- cc.complexity-theory np-hardness nexp
- Updated Sat, 11 Jun 2022 04:21:36 GMT

I've come across the following lemma (without proof):

The first part of the lemma states that for any $x$, there's a 3CNF exponential Boolean formula $f(x)$ that is satisfiable if and only if $x \in L \in \mathsf{NEXP}$ (the same as in the Cook-Levin theorem for NP), while the second part states that there's a polynomial algorithm which given $x$ outputs a circuit $C_x$ such that when evaluated on input $i$ the circuit $C_x$ outputs the $i$-th clause of $f(x)$.
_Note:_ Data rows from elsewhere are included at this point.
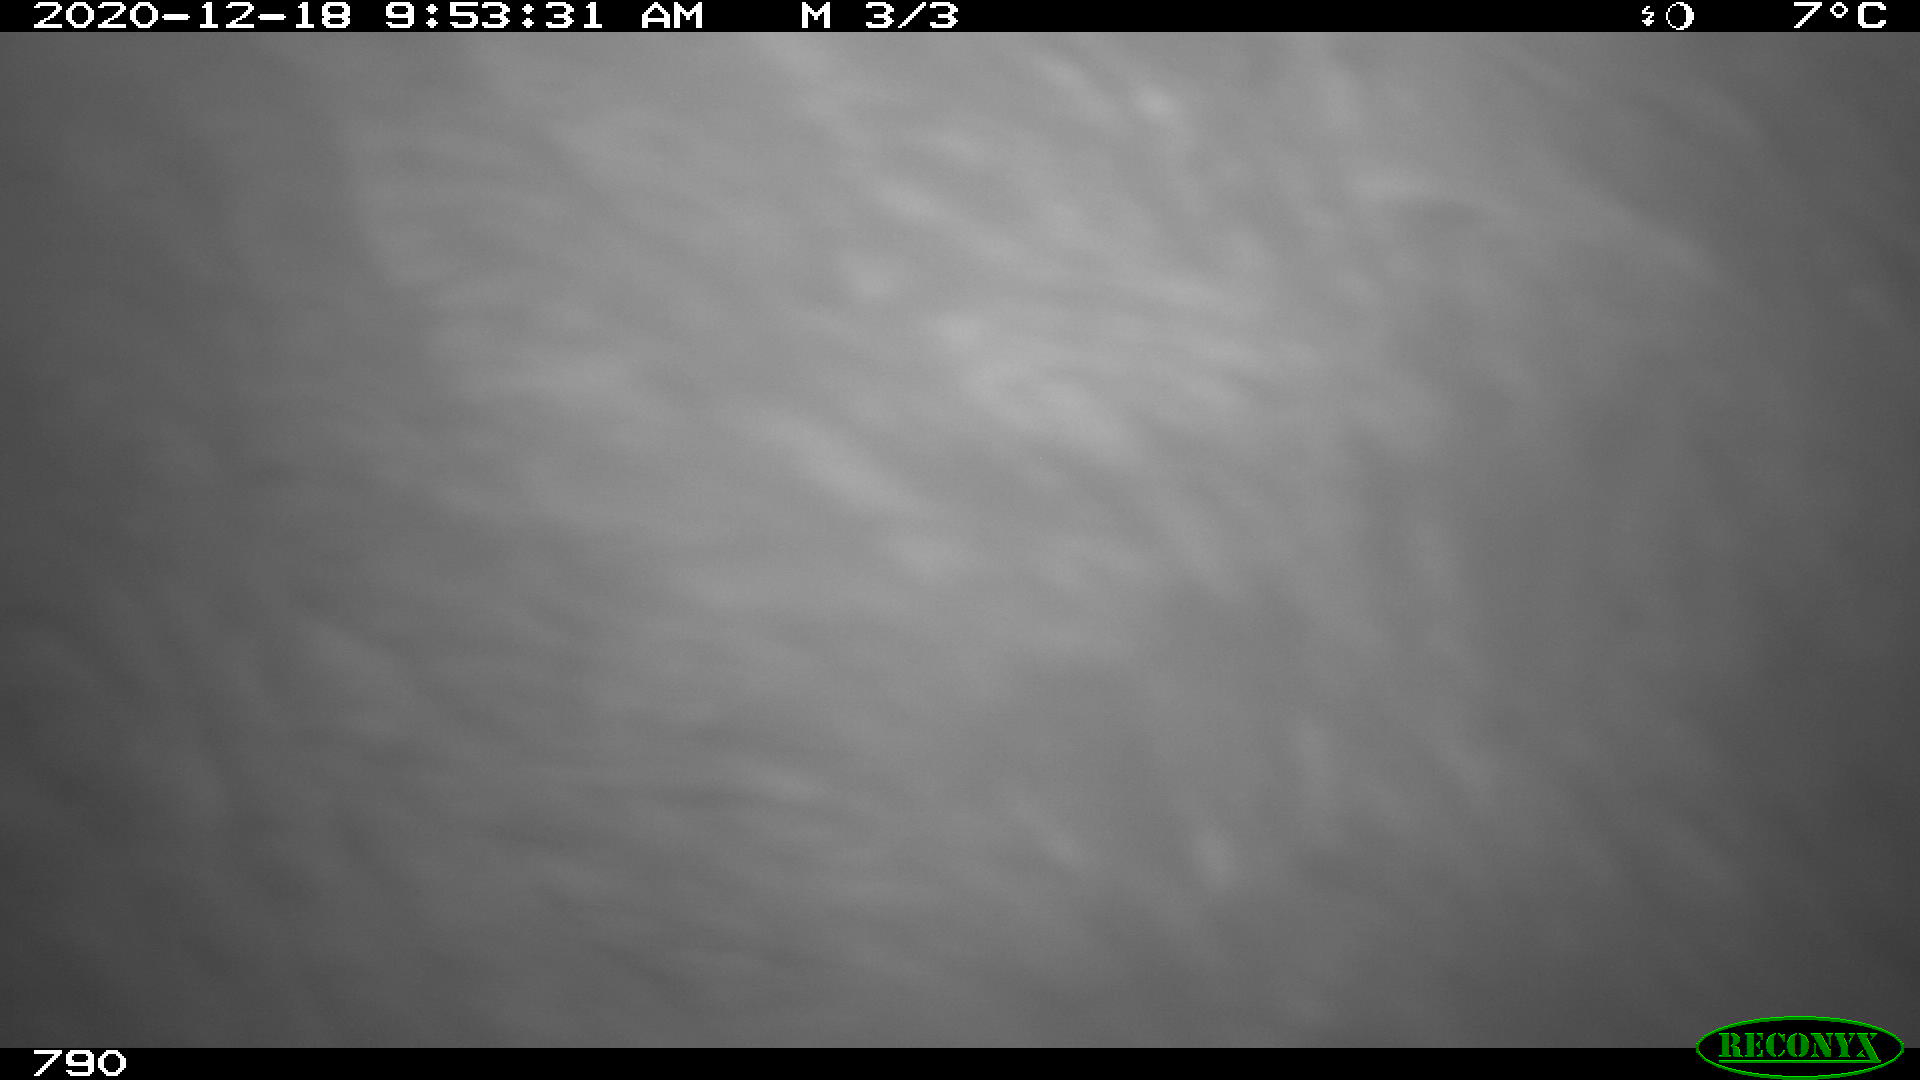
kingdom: Animalia
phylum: Chordata
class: Mammalia
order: Perissodactyla
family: Equidae
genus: Equus
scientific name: Equus caballus
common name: Horse
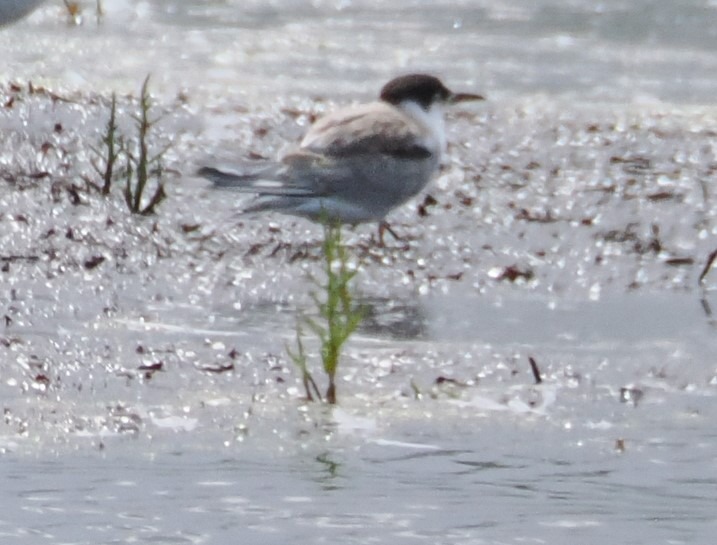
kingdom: Animalia
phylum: Chordata
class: Aves
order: Charadriiformes
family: Laridae
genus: Sterna
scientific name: Sterna hirundo
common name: Fjordterne
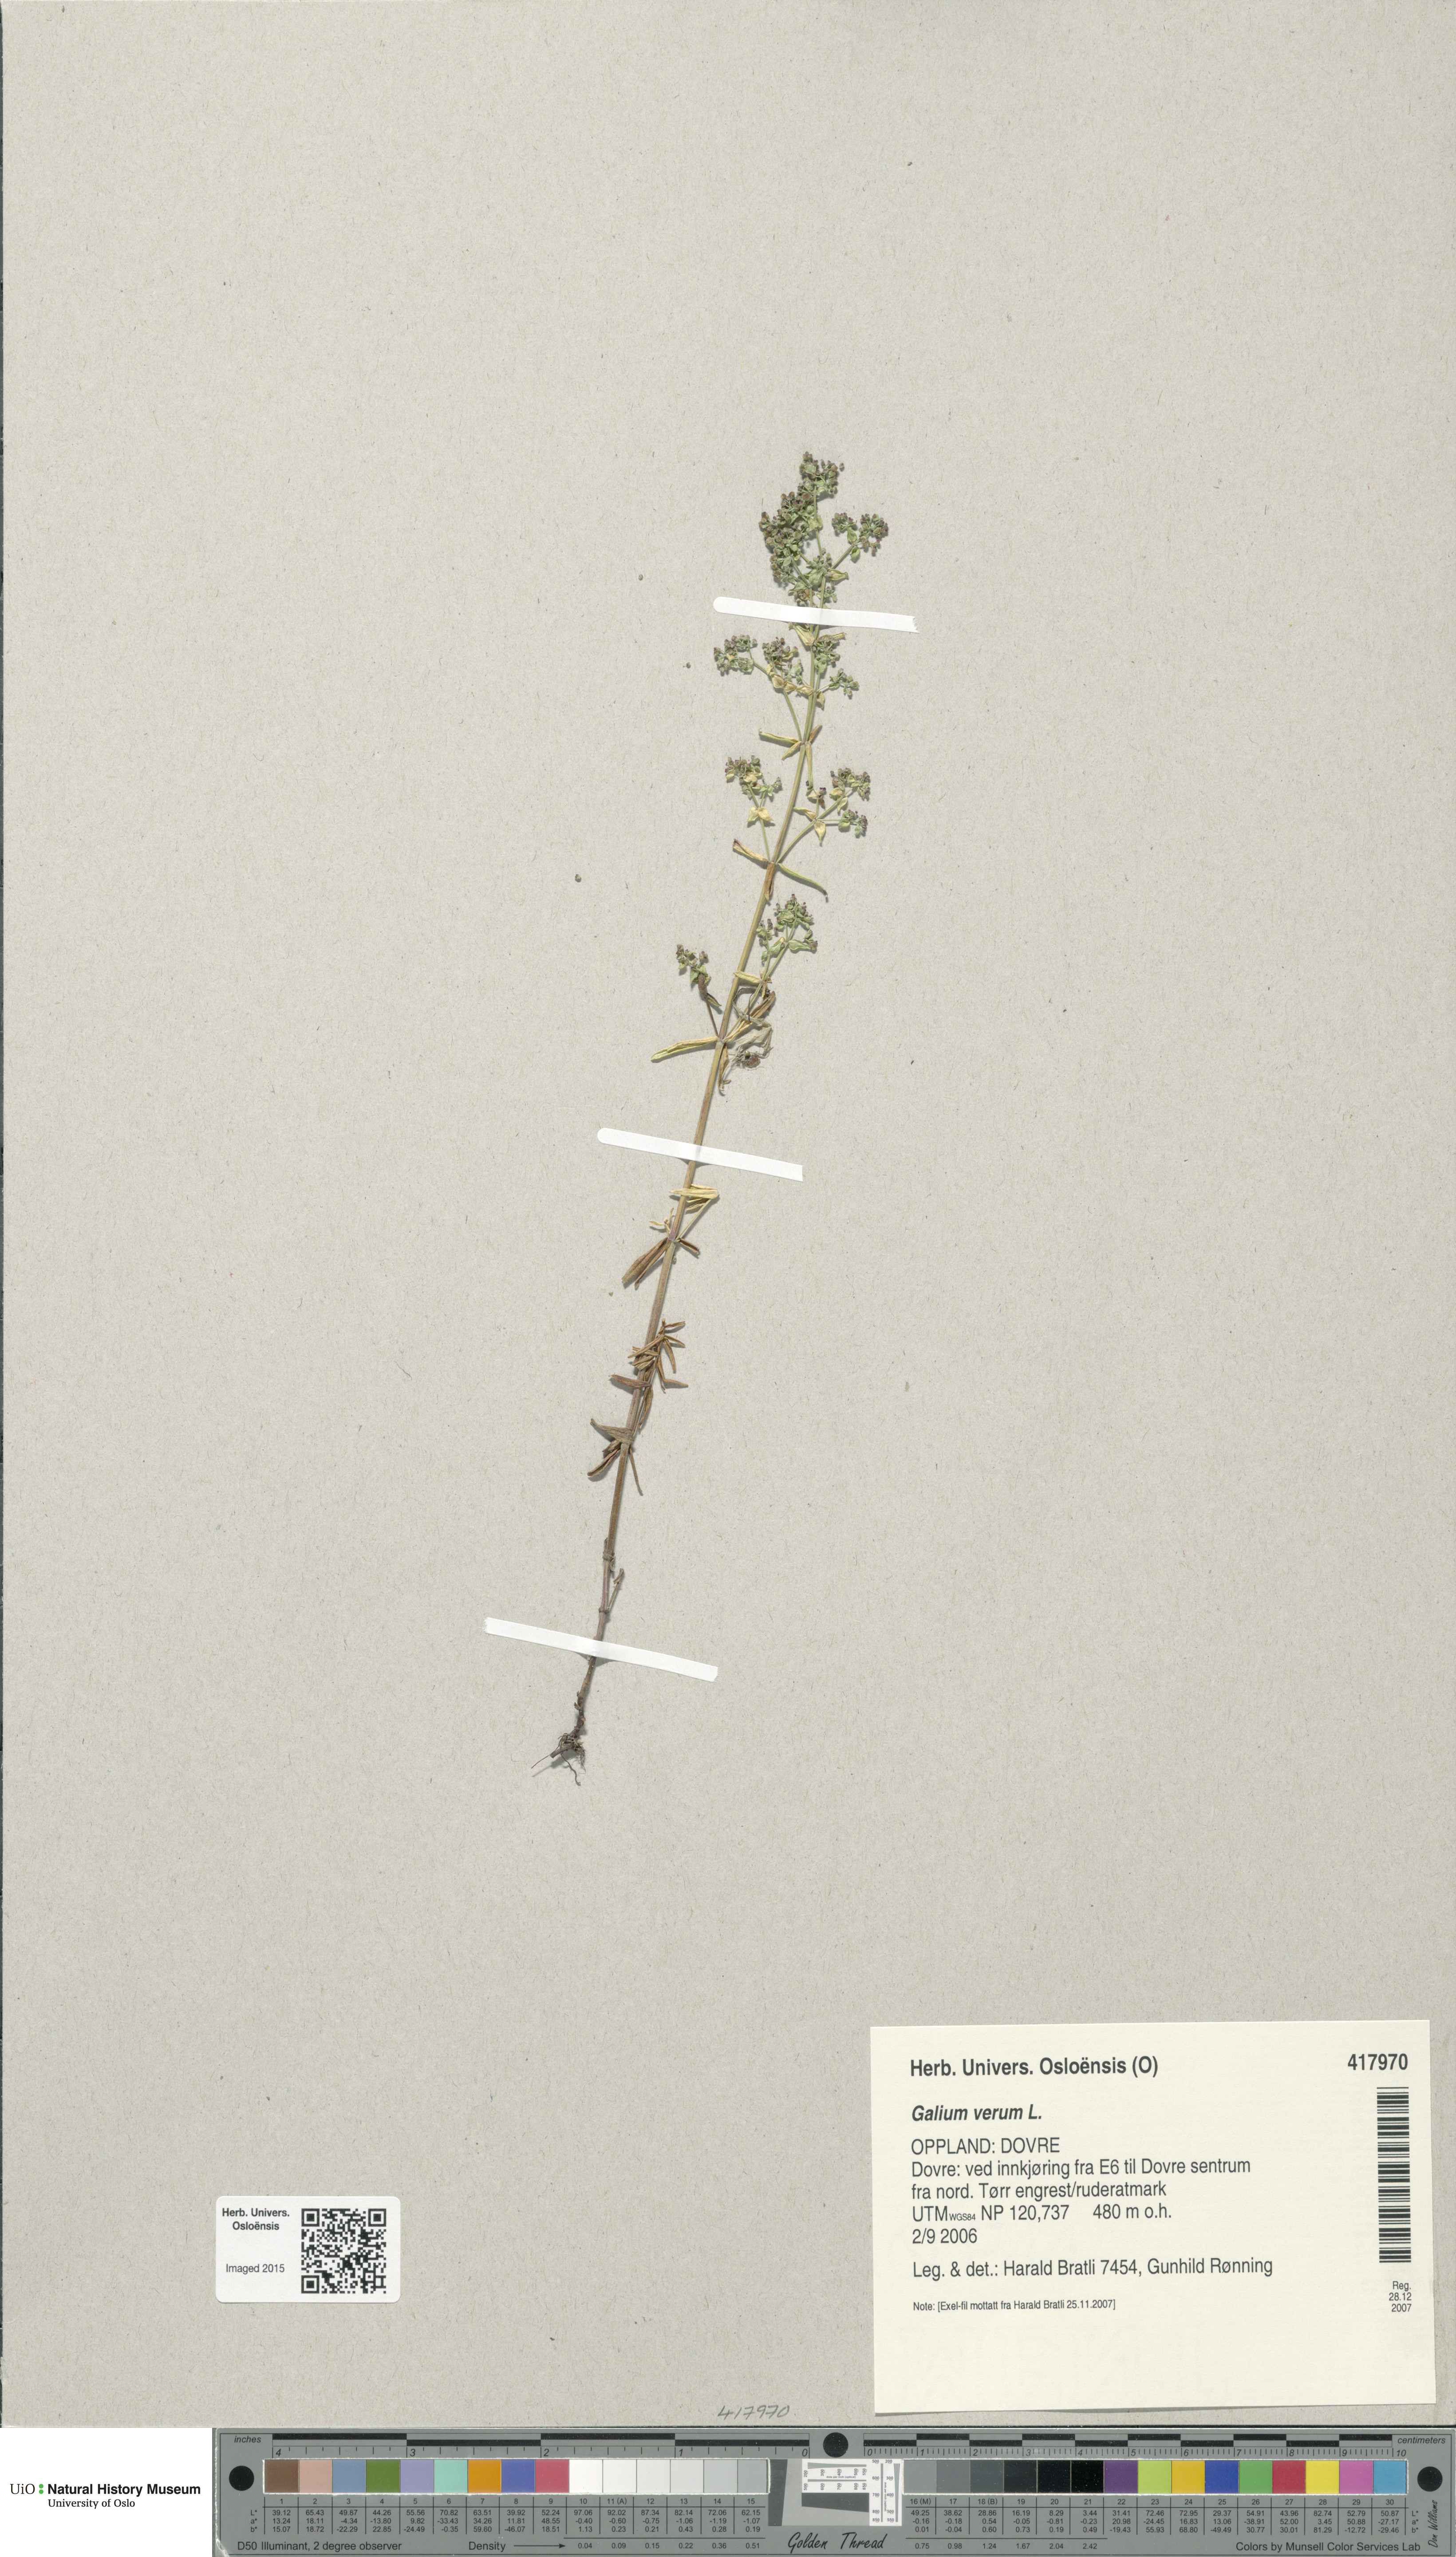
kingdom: Plantae
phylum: Tracheophyta
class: Magnoliopsida
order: Gentianales
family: Rubiaceae
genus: Galium
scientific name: Galium verum
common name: Lady's bedstraw
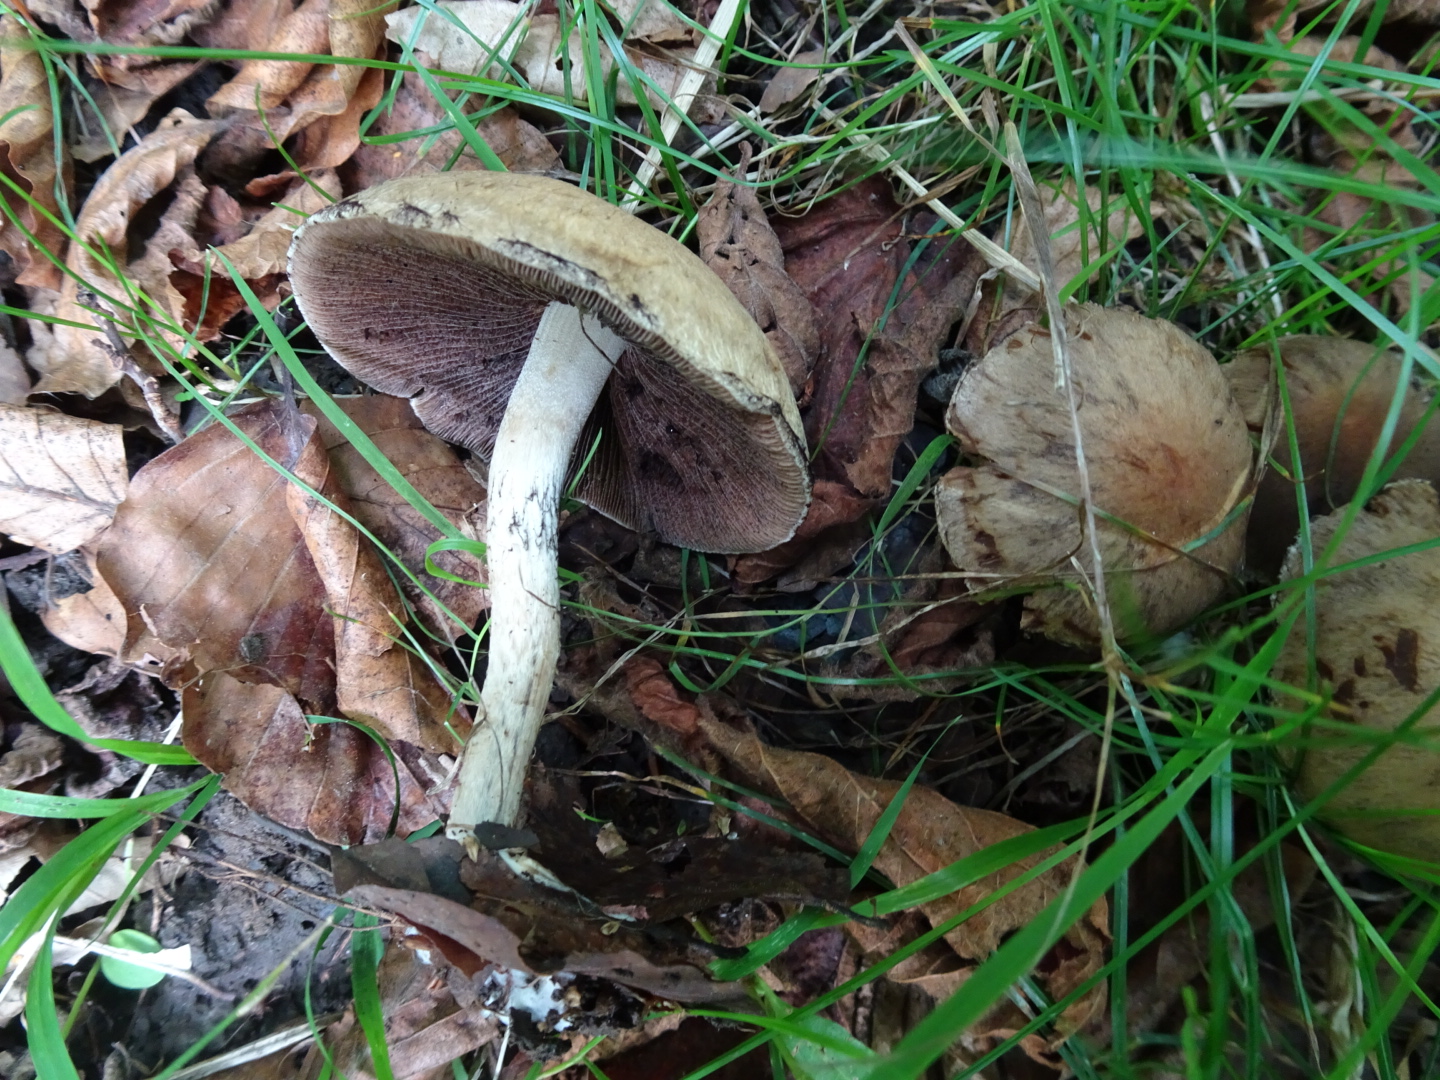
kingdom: Fungi
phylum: Basidiomycota
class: Agaricomycetes
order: Agaricales
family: Psathyrellaceae
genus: Lacrymaria
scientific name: Lacrymaria lacrymabunda
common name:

I am not sure how one can output that circuit, since the formula depends on th $x$, and we need kind of "bookmark" to the $i$-th clause.

The result can be proved using the standard textbook proof of the Cook-Levin theorem. The key observation is that the 3CNF produced by the reduction in the proof of Cook-Levin is very regular and therefore compressible. There is a sketch in Ryan's "casual" presentation of his circuit lower bound (Thm. 2.2.). Below I am summarizing the argument.

By definition, a language $L$ is in $\mathsf{NEXP}$ if there exists a (single tape) nondeterministic Turing machine $M_L$ that on input $x$ outputs $1$ if and only if $x \in L$, and runs in time bounded by $2^{p(|x|)}$. For any $x$ we can think of a tableau of the computation of some accepting path of $M_L$: make a table of size $2^{p(|x|)} \times 2^{p(|x|)}$ and in cell $(i, j)$ write down the contents of the $j$-th cell of the tape at time step $i$ (at time step 1 we assume the tape contains $x$ and at the final time step we want the tape to only contain 1, indicating acceptance). Also, there is a special symbol where the head of the Turing machine is at each time step, and the internal state is also indicated in that cell. So the question "does there exist an accepting path of $M_L$ for $x$" boils down to "can we fill out the tableau for $x$ correctly according to the transition table of $M_L$?" The main idea of Cook-Levin is that whether the tableau is filled out correctly can be checked by verifying a number of local constraints, because each cell of the tableau only depends on the three cells above it. Thus each local constraint can be checked by a constant size 3CNF and the conjunction of the 3CNFs is the formula $f(x)$. The new observation for the $\mathsf{NEXP}$ version is that, except for the first $|x|$ entries of the first row and the first entry of the last row of the tableau (where we check that the tape starts off with containing $x$ and ends with containing $1$), each 3CNF checking local constraints is exactly the same, up to the labeling of variables. So, given the index of a 3CNF clause of $f(x)$, we need the circuit $C(x)$ to:

- figure which tableau cell it corresponds to
- if it corresponds to the first $|x|$ entries of the first row or the first entry of the last row of the tableau, output the clause
- if it corresponds to any other cell, we're dealing with the same constant-size 3CNF, and we only need to compute the variable labels for it, which can be done based only on the index of the tableau cell

Steps 1 and 3 are basically arithmetic based on the index of the clause of $f(x)$ and the index of the tableau cell it corresponds to. Both these indexes can be written in $O(p(|x|))$ bits and steps 1 and 3 therefore can be done in time polynomial in $|x|$. Since any function computable in polynomial time can be computed using a polynomial size circuit, we have poly size circuits for 1 and 3. For step 2 we need to just hard-wire $O(|x|)$ 3CNF terms into the circuit. Put all these together, and we're done.